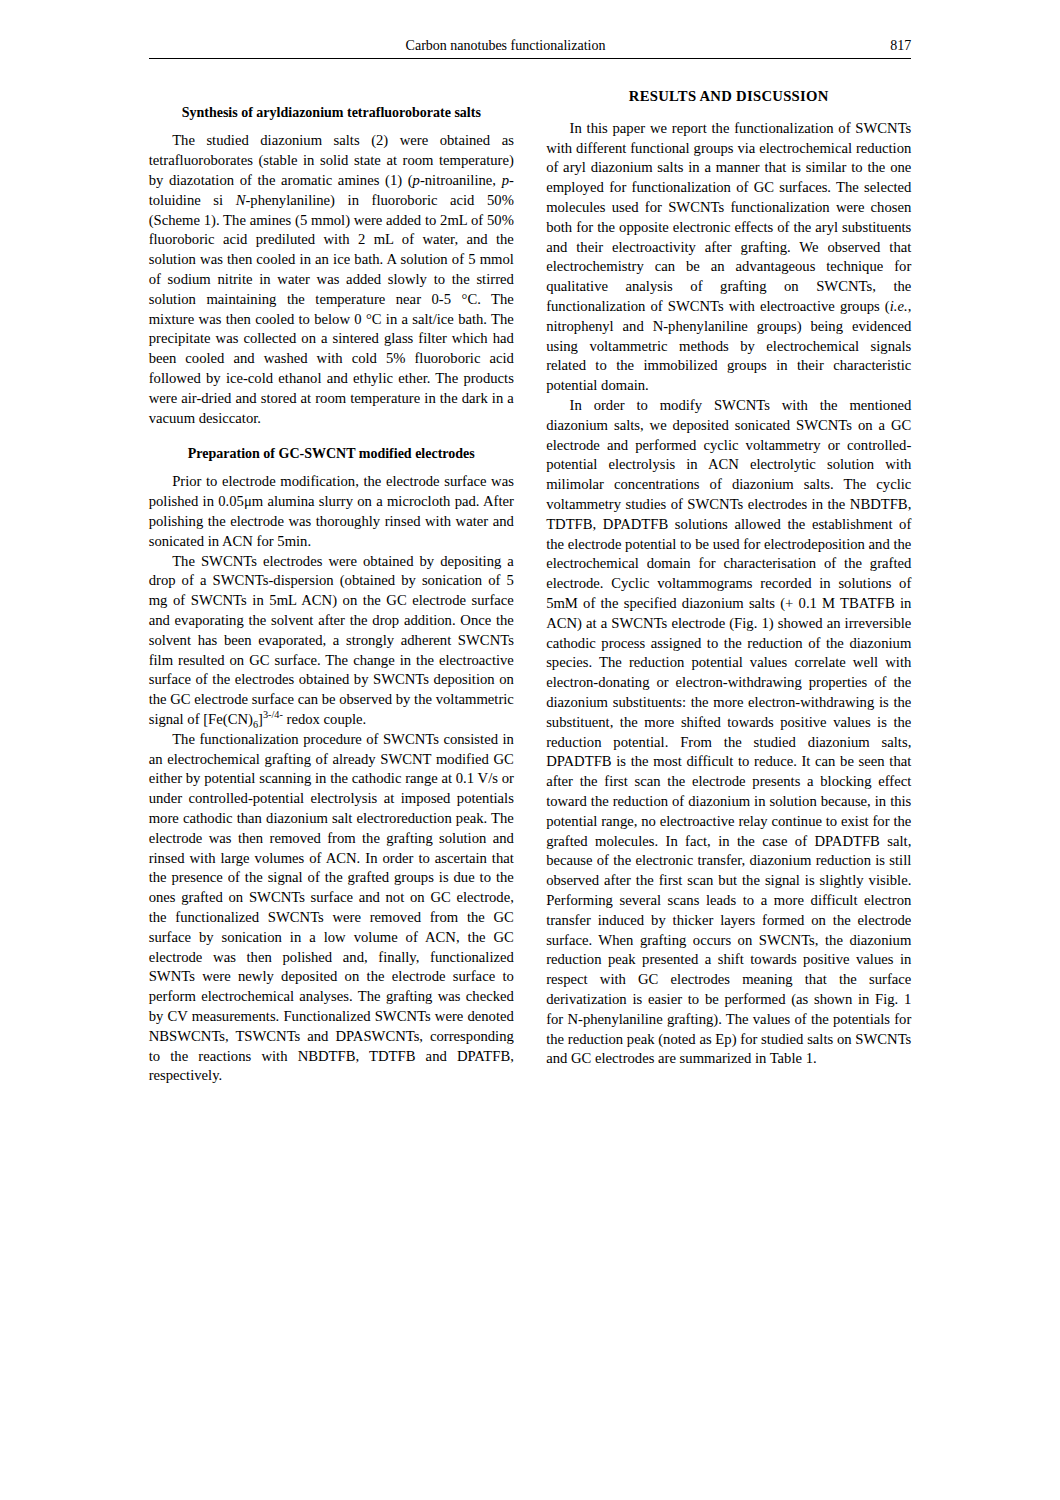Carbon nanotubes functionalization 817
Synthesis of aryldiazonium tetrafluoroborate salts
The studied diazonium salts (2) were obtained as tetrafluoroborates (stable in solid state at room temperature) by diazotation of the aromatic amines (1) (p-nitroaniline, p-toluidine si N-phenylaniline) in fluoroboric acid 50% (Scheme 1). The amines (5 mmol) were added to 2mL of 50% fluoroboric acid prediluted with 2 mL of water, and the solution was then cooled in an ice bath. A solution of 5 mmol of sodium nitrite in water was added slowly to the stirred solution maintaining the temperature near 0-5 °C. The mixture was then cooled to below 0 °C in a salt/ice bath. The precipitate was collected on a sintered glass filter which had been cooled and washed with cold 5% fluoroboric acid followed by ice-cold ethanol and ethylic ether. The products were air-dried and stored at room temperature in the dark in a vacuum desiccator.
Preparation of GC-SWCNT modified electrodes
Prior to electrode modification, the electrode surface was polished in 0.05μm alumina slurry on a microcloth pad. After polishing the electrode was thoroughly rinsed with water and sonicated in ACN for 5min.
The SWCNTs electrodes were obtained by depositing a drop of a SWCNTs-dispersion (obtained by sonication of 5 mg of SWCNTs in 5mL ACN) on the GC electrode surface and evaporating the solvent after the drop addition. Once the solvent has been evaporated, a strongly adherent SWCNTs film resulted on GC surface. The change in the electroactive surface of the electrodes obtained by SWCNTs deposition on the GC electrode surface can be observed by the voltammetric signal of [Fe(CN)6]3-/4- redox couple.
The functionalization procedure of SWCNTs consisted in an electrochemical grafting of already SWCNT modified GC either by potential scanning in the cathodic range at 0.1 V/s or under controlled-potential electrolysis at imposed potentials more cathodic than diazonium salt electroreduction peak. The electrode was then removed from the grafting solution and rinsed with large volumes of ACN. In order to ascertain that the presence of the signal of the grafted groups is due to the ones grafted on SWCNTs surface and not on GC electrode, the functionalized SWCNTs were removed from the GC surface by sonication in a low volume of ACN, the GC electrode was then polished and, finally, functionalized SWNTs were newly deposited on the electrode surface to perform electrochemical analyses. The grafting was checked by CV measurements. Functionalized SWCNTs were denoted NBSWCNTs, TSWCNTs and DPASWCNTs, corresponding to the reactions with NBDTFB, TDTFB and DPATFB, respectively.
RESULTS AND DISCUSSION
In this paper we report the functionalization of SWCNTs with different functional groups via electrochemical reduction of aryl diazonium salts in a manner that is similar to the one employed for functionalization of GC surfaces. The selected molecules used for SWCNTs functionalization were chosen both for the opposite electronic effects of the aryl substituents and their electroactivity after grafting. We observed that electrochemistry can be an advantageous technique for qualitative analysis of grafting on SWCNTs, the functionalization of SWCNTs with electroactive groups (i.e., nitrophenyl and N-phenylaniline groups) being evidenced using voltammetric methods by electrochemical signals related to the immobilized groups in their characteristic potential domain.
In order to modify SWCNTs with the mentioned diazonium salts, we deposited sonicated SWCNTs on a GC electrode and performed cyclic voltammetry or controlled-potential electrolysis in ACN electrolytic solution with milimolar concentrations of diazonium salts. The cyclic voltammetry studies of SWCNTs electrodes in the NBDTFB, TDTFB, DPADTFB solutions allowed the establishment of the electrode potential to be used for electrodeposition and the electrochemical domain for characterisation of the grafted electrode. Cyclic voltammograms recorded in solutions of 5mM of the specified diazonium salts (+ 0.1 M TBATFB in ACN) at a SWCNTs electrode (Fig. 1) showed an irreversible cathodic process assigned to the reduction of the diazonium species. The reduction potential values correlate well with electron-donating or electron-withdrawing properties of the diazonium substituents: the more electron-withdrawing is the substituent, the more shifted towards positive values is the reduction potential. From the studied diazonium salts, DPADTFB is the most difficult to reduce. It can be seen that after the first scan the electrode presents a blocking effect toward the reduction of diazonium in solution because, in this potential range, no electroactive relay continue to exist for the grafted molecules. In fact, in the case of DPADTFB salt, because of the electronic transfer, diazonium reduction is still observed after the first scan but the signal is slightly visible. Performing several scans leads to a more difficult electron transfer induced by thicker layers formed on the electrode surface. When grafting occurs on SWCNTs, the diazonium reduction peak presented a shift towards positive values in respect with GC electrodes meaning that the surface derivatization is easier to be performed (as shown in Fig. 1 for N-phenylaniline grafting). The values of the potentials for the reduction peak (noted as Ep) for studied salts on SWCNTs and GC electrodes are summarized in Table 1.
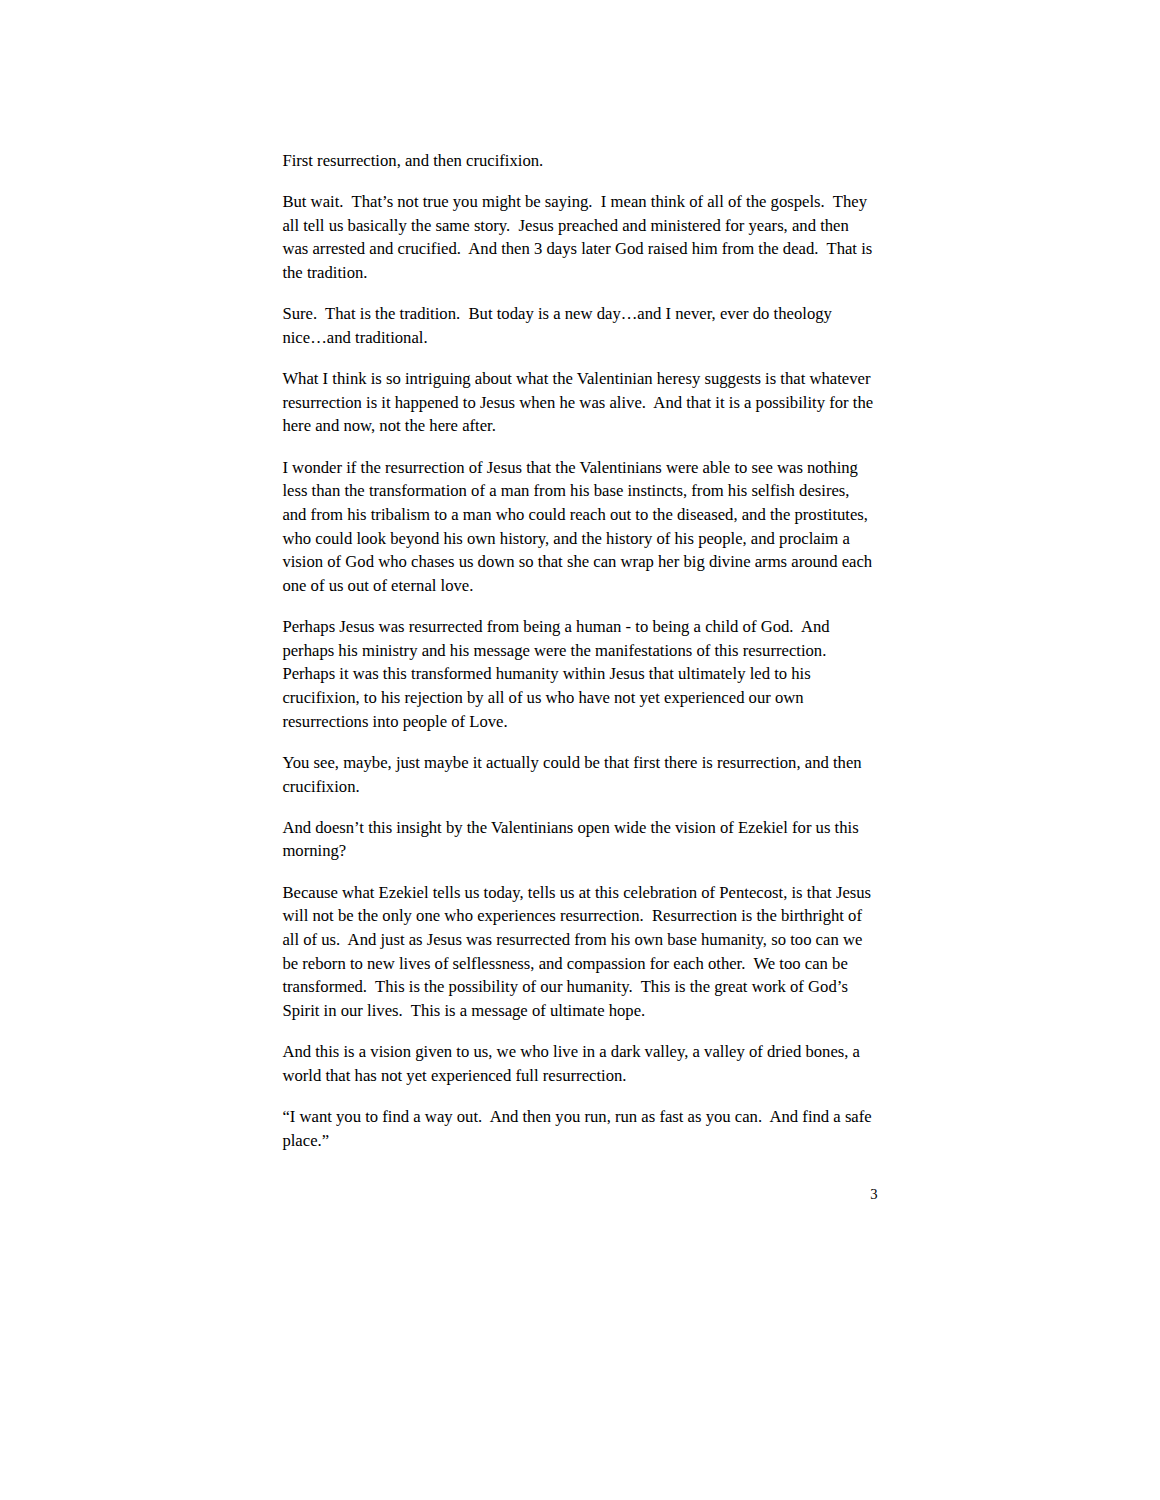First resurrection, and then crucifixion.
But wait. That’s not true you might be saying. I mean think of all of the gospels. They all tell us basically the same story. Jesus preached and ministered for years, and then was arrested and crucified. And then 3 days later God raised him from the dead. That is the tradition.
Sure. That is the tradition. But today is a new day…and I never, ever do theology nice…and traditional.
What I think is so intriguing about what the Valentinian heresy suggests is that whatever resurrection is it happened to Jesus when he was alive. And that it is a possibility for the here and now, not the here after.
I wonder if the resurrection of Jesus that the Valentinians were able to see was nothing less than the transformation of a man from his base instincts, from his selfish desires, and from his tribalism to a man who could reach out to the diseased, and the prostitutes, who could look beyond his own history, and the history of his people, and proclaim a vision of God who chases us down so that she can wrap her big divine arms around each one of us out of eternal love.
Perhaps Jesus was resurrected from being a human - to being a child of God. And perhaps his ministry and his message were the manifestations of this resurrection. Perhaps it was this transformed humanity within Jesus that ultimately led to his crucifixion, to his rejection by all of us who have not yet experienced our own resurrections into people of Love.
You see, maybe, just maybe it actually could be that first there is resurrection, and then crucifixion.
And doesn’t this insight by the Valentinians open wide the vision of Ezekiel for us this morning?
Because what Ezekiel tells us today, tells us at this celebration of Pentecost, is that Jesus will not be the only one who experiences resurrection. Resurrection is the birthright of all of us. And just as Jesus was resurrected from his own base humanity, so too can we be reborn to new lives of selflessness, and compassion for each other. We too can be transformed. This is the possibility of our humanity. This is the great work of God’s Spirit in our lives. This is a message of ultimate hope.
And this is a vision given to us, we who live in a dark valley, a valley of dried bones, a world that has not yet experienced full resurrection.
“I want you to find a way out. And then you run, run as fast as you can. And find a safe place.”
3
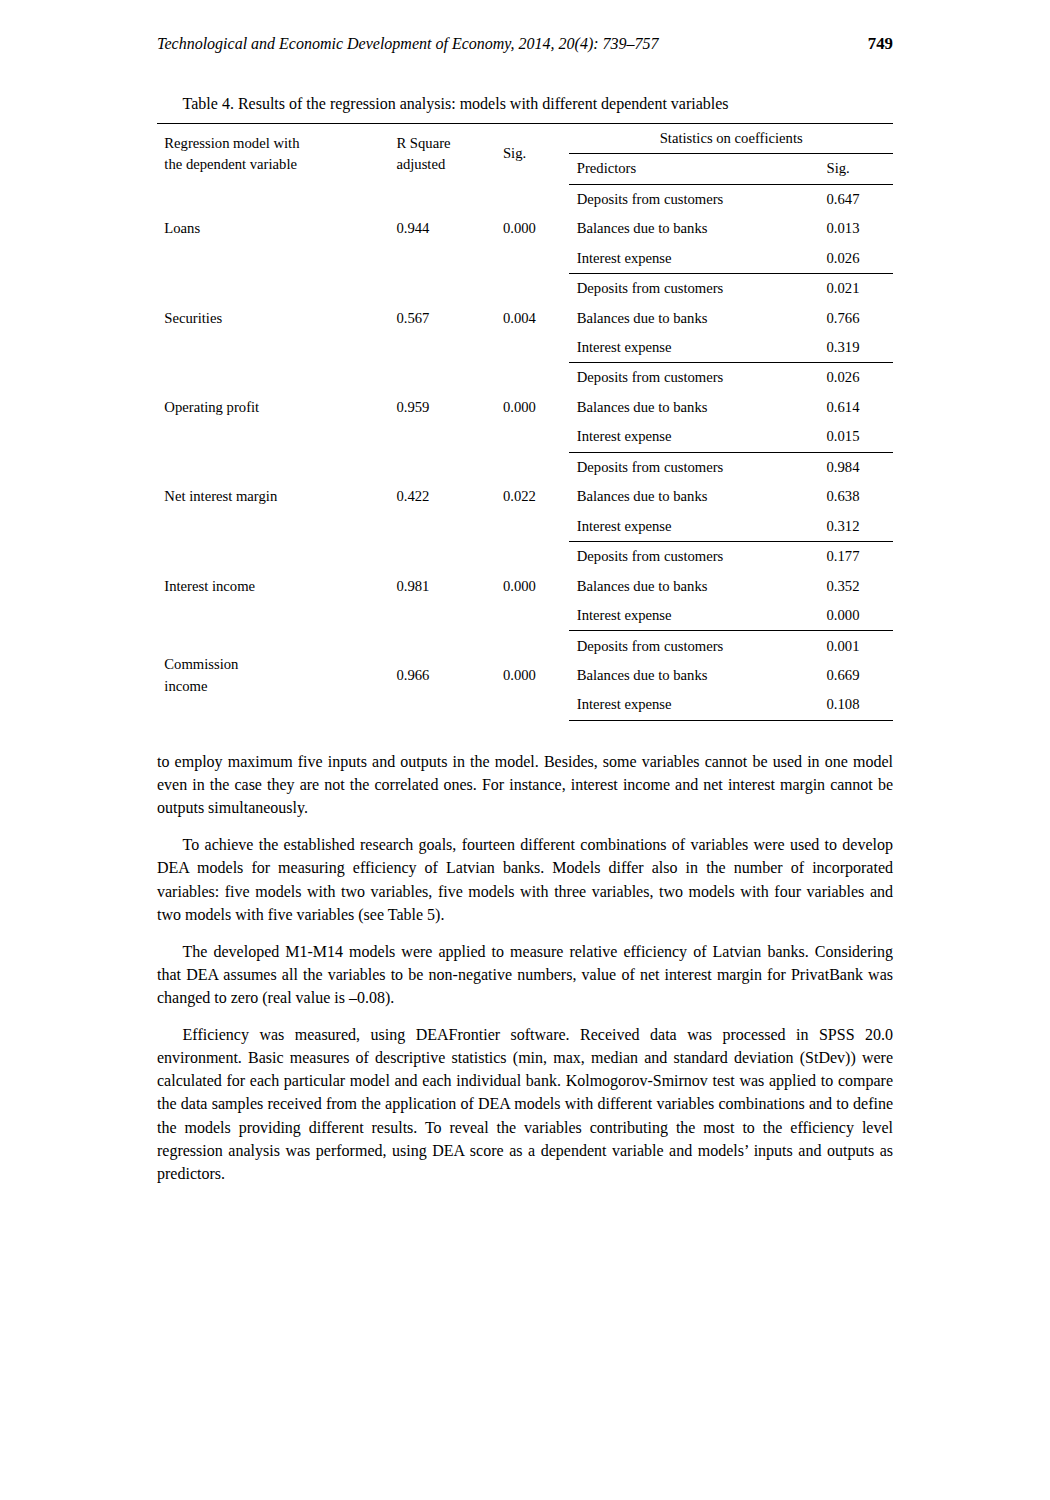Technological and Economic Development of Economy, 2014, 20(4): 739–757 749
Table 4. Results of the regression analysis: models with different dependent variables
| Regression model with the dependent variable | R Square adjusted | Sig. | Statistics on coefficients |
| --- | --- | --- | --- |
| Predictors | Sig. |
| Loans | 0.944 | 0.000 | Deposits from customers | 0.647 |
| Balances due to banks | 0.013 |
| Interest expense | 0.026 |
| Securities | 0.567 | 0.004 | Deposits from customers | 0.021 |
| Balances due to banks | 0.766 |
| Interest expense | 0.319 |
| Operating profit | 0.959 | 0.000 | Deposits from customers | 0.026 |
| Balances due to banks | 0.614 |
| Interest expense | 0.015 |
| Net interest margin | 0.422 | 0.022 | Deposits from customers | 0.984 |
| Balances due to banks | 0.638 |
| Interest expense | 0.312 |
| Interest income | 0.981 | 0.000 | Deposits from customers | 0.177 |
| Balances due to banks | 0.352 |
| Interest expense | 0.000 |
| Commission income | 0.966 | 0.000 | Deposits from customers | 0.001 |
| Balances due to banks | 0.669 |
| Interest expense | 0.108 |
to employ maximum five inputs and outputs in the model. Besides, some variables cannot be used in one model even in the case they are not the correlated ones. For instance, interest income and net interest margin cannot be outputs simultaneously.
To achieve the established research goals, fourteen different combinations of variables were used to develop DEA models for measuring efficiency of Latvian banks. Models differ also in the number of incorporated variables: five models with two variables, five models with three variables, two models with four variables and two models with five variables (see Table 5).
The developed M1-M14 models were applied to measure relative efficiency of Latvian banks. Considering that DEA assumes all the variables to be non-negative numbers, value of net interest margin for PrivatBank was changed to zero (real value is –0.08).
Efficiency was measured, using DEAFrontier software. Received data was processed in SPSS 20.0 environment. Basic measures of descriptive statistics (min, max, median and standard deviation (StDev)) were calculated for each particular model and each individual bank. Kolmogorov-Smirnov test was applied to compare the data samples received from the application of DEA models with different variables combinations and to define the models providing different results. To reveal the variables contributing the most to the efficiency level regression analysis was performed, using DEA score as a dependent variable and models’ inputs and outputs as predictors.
• • • • • • •
### WHAT TO PRODUCE
Copy back the listing above exactly, but only from the line with "banks | 0.614 |" through the line with "to employ maximum", both ends included.

### EXERCISE SOLUTION
| Balances due to banks | 0.614 |
| Interest expense | 0.015 |
| Net interest margin | 0.422 | 0.022 | Deposits from customers | 0.984 |
| Balances due to banks | 0.638 |
| Interest expense | 0.312 |
| Interest income | 0.981 | 0.000 | Deposits from customers | 0.177 |
| Balances due to banks | 0.352 |
| Interest expense | 0.000 |
| Commission income | 0.966 | 0.000 | Deposits from customers | 0.001 |
| Balances due to banks | 0.669 |
| Interest expense | 0.108 |
to employ maximum five inputs and outputs in the model. Besides, some variables cannot be used in one model even in the case they are not the correlated ones. For instance, interest income and net interest margin cannot be outputs simultaneously.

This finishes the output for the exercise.